--- Dataset Enclosed Below ---

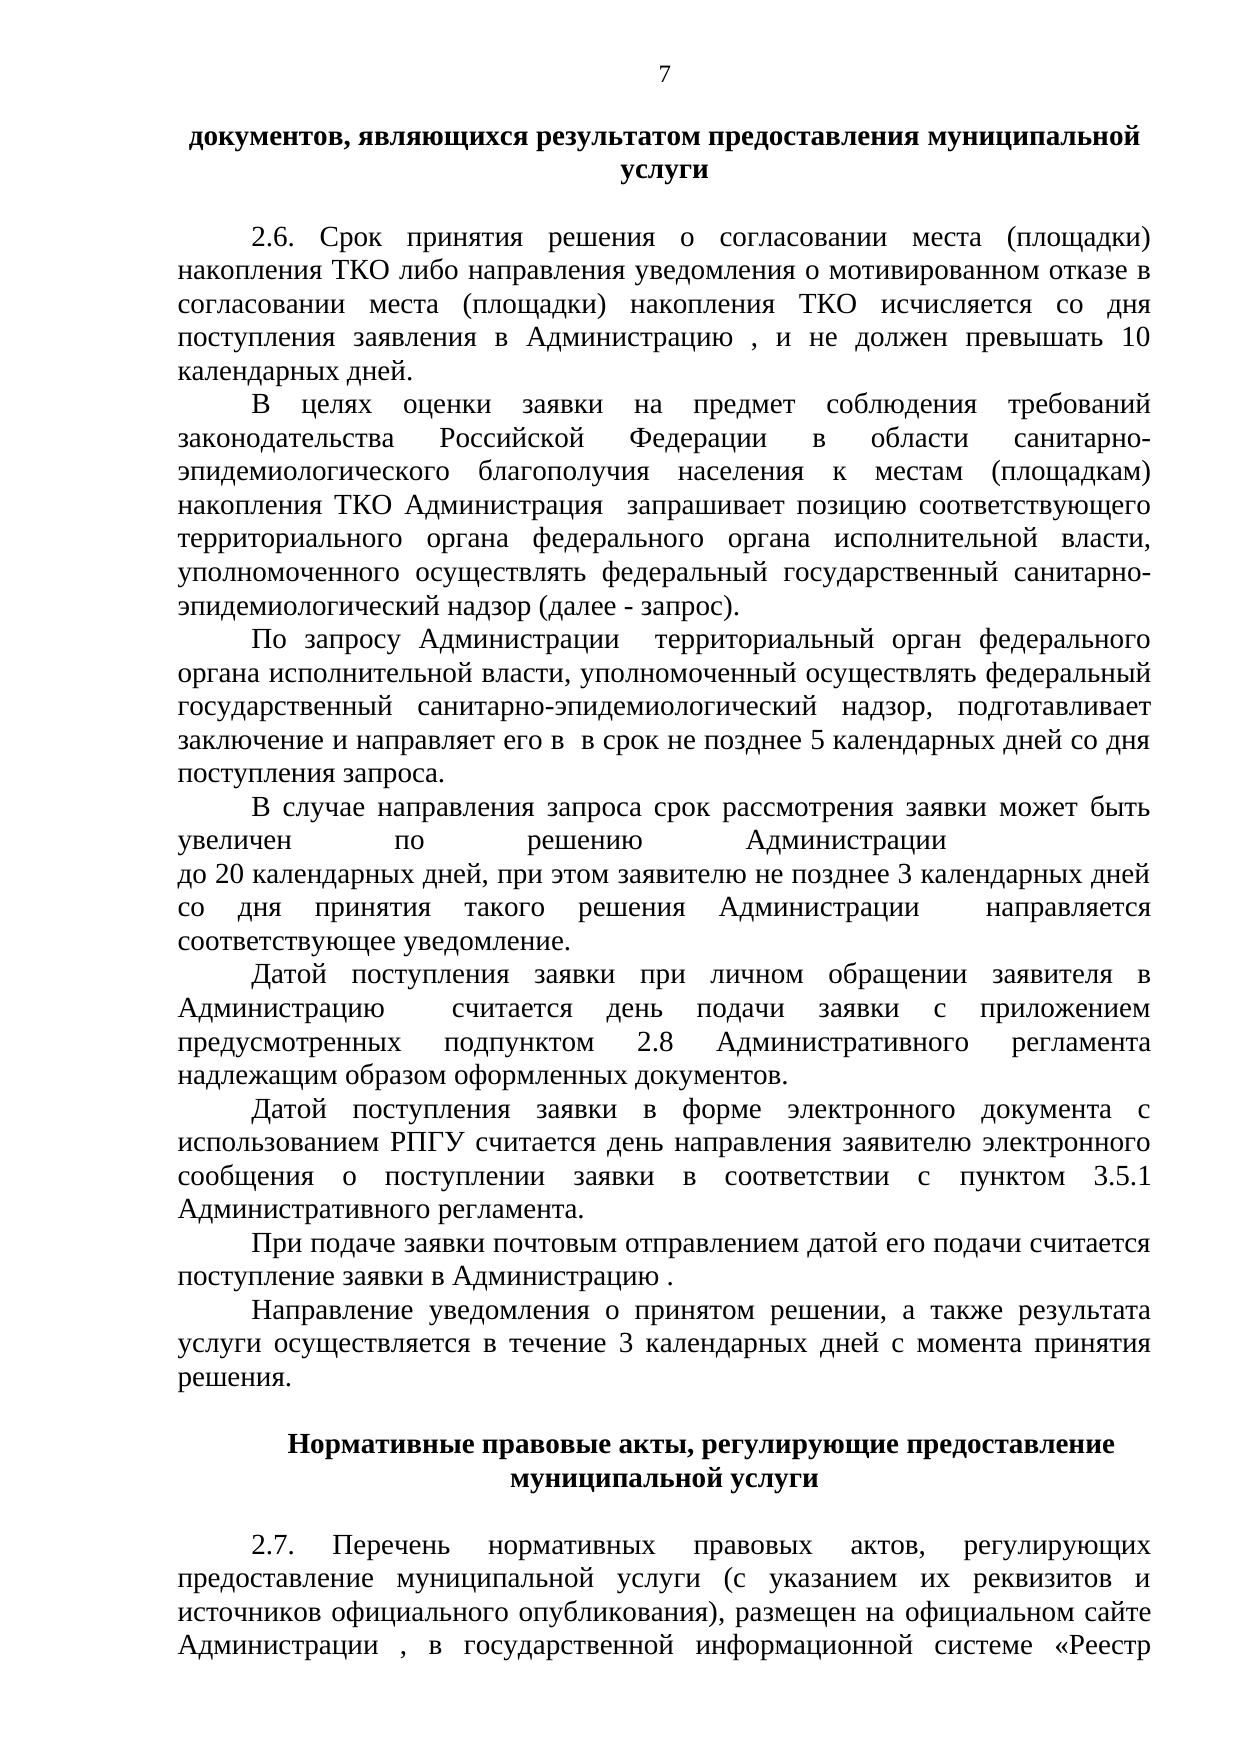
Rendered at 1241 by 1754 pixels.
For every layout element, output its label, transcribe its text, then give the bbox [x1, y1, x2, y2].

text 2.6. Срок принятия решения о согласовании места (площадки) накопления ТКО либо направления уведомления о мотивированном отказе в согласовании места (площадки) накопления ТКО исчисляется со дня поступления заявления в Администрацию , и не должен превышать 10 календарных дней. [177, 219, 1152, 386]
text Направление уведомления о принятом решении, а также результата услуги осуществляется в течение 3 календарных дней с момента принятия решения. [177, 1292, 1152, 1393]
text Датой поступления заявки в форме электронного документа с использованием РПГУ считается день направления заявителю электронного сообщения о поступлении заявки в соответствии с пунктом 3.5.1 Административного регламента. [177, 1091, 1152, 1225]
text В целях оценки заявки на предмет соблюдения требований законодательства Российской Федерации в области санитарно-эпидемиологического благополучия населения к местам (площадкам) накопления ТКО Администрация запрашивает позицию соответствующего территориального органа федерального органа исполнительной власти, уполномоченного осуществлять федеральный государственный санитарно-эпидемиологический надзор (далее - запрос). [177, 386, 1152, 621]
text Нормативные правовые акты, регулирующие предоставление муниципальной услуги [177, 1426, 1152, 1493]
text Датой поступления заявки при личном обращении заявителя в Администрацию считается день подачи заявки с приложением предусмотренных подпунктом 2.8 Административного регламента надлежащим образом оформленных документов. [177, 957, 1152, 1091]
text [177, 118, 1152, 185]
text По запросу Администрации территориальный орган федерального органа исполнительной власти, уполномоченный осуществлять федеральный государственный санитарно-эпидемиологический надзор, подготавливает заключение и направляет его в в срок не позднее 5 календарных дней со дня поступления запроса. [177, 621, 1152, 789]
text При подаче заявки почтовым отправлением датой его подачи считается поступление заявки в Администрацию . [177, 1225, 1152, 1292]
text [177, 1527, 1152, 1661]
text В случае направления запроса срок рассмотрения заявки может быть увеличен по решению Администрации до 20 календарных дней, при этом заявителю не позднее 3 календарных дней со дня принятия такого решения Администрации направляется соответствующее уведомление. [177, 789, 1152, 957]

--- End of Enclosed Dataset ---

→ Work to complete
From the entries, find how many lines contain "услуги" and give the number alone.

→ Result for this exercise
2